Now, it may turn out that in your world you need to do this kind of deployment. But what I would like to think about briefly, is another approach …
Have you considered … JavaScript?
So, what if I told you that you don’t need to set up any computers, and that in fact the computers you use will be entirely managed and set up by other people!? Great! What’s the catch? Well, you need to use JavaScript …
The setup is that you want to do some inference on a “small” amount of user-supplied data. I.e. an image, a passage of text, even a video, or a piece of audio, but perhaps not 5GB of satellite images.
Then, the plan is like so:
- You train your model as you typically would (in TensorFlow, let’s say),
- You export the weights,
- You build the “inference” part of your model in TensorFlow.js
- The model runs in the browser,
- That’s it!
The main idea is, just as we can build our entire model in TensorFlow, we can build the so-called “forward” part of our model in TensorFlow.js; that is, just those parts that are needed for inference, and not the parts are necessary for training and to support training. Then, we simply rebuild that part of our model using the TensorFlow.js standard library (such as tanh
layers, or whatever our particular network requires).
Then, if we’ve stayed in the TensorFlow ecosystem it’s quite easy, we can just load in our weights basically immediately, but even if we haven’t, ultimately we can always map our exported weights into our network.

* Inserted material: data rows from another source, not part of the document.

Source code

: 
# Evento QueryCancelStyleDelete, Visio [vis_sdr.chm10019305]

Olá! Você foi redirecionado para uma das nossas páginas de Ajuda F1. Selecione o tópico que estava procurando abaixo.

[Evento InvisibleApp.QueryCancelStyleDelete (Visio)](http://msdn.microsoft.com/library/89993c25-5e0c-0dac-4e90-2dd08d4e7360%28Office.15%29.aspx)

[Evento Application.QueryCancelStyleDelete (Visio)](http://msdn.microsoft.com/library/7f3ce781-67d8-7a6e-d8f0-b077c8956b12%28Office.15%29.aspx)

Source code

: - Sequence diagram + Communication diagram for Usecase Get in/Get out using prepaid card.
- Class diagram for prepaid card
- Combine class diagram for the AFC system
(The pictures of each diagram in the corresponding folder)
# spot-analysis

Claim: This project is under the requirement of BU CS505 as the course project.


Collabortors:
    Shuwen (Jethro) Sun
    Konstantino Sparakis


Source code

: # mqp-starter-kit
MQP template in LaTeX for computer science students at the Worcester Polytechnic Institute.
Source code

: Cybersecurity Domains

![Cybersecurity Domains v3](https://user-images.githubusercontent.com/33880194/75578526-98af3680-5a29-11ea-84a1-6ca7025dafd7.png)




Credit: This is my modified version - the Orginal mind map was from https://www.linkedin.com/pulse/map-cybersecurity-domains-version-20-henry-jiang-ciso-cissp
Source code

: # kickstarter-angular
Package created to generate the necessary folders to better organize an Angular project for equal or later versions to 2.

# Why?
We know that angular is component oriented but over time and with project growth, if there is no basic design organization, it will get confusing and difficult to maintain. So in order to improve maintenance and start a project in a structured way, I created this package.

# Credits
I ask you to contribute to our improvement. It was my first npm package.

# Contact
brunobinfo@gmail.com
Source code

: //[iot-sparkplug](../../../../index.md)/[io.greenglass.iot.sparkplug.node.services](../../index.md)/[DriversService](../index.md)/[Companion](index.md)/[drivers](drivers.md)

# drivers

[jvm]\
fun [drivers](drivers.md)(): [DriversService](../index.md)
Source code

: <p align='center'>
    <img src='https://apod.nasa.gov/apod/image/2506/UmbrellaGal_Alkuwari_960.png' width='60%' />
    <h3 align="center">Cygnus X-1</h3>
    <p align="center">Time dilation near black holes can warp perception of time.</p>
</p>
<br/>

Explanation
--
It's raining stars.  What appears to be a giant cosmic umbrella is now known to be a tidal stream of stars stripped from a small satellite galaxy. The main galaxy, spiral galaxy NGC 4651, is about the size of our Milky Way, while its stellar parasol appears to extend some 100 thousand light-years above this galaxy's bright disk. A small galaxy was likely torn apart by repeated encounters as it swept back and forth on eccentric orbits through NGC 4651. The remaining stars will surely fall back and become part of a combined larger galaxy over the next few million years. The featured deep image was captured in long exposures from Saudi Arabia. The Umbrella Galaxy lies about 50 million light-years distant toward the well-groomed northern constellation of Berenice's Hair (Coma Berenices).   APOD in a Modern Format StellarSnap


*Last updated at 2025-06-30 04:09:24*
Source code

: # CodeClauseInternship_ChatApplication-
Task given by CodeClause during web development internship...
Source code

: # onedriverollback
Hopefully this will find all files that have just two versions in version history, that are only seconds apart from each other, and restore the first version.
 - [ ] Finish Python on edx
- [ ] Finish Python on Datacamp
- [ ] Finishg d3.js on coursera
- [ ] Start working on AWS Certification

Once that’s done, you’re basically done. You only need to work out how to get your data into the browser to do inference on. Typically, if you’re working with images or video, this is easy. You can use the webcam, if you want a live stream, and really the world is your oyster in all the typical ways that it is on the web.
The upsides and downsides
The upsides are:
- The model doesn’t run on your hardware ⇒ less resources required to deploy. In other words, if you want to handle 10,000 requests per minute, then you need significant GPU compute if you host the model on the server; but in this approach, you don’t need any additional compute; it all happens in the users computer.
- Can utilise the exact same deployment and versioning techniques (with large static content; namely the weights) that you use for standard websites, which are tried and tested .

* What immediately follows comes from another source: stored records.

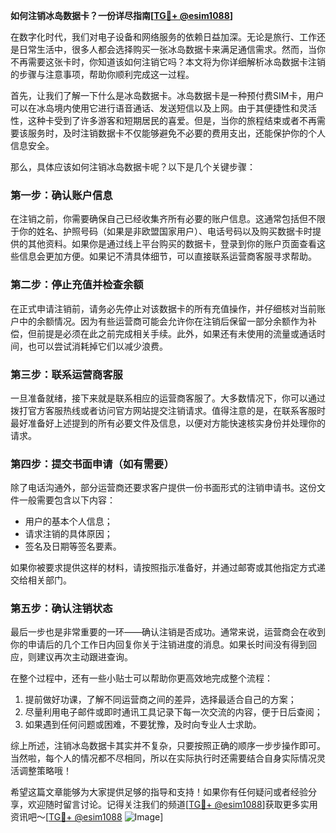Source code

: **如何注销冰岛数据卡？一份详尽指南[[TG💪+ @esim1088](https://t.me/s/esim1088)]**

在数字化时代，我们对电子设备和网络服务的依赖日益加深。无论是旅行、工作还是日常生活中，很多人都会选择购买一张冰岛数据卡来满足通信需求。然而，当你不再需要这张卡时，你知道该如何注销它吗？本文将为你详细解析冰岛数据卡注销的步骤与注意事项，帮助你顺利完成这一过程。

首先，让我们了解一下什么是冰岛数据卡。冰岛数据卡是一种预付费SIM卡，用户可以在冰岛境内使用它进行语音通话、发送短信以及上网。由于其便捷性和灵活性，这种卡受到了许多游客和短期居民的喜爱。但是，当你的旅程结束或者不再需要该服务时，及时注销数据卡不仅能够避免不必要的费用支出，还能保护你的个人信息安全。

那么，具体应该如何注销冰岛数据卡呢？以下是几个关键步骤：

### **第一步：确认账户信息**
在注销之前，你需要确保自己已经收集齐所有必要的账户信息。这通常包括但不限于你的姓名、护照号码（如果是非欧盟国家用户）、电话号码以及购买数据卡时提供的其他资料。如果你是通过线上平台购买的数据卡，登录到你的账户页面查看这些信息会更加方便。如果记不清具体细节，可以直接联系运营商客服寻求帮助。

### **第二步：停止充值并检查余额**
在正式申请注销前，请务必先停止对该数据卡的所有充值操作，并仔细核对当前账户中的余额情况。因为有些运营商可能会允许你在注销后保留一部分余额作为补偿，但前提是必须在此之前完成相关手续。此外，如果还有未使用的流量或通话时间，也可以尝试消耗掉它们以减少浪费。

### **第三步：联系运营商客服**
一旦准备就绪，接下来就是联系相应的运营商客服了。大多数情况下，你可以通过拨打官方客服热线或者访问官方网站提交注销请求。值得注意的是，在联系客服时最好准备好上述提到的所有必要文件及信息，以便对方能快速核实身份并处理你的请求。

### **第四步：提交书面申请（如有需要）**
除了电话沟通外，部分运营商还要求客户提供一份书面形式的注销申请书。这份文件一般需要包含以下内容：
- 用户的基本个人信息；
- 请求注销的具体原因；
- 签名及日期等签名要素。

如果你被要求提供这样的材料，请按照指示准备好，并通过邮寄或其他指定方式递交给相关部门。

### **第五步：确认注销状态**
最后一步也是非常重要的一环——确认注销是否成功。通常来说，运营商会在收到你的申请后的几个工作日内回复你关于注销进度的消息。如果长时间没有得到回应，则建议再次主动跟进查询。

在整个过程中，还有一些小贴士可以帮助你更高效地完成整个流程：
1. 提前做好功课，了解不同运营商之间的差异，选择最适合自己的方案；
2. 尽量利用电子邮件或即时通讯工具记录下每一次交流的内容，便于日后查阅；
3. 如果遇到任何问题或困难，不要犹豫，及时向专业人士求助。

综上所述，注销冰岛数据卡其实并不复杂，只要按照正确的顺序一步步操作即可。当然啦，每个人的情况都不尽相同，所以在实际执行时还需要结合自身实际情况灵活调整策略哦！

希望这篇文章能够为大家提供足够的指导和支持！如果你有任何疑问或者经验分享，欢迎随时留言讨论。记得关注我们的频道[[TG💪+ @esim1088](https://t.me/s/esim1088)]获取更多实用资讯吧～[[TG💪+ @esim1088](https://t.me/s/esim1088) ![Image](https://i.postimg.cc/4NQfJmqS/Snipaste-2025-05-13-00-14-12.png)]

- If the model is fast enough, can allow for very powerful “live” interaction by users.
- Incredibly portable, as it runs in the browser, it can run on phones, small laptops, laptops with GPUs (and utilise those GPUs) and can be run entirely offline.
The downsides are:
- You need to maintain a consistency between your Python models and your JavaScript models.
- Because the model doesn’t run on hardware you control, the speed of inference can vary wildly.
- In order to deal with the speed issue, we typically run a “smaller” or “compressed” model in the browser, which can be less accurate
Final thoughts
Browser-based deep learning won’t be for everyone, but my feeling is that if you’re out in the world applying deep learning, you can probably find a way to run some kind of model in the browser.
Furthermore, the kinds of interactions you can get with users by having a “real-time” inference model are wildly different than from a slow web-request model, or an unknown amount of time if queues are involved. Notably, this kind of real-time interaction allowed me, previously, to build an interactive fashion design booth, where the audience could engage with a GAN, and also an interactive dance booth, where people go to dance with an AI.
We were able to put together both of these projects much faster, and much more portably, because we were using JavaScript-based deep learning inference.
So I encourage you to take a look at TensorFlow.js, and try and build something with it!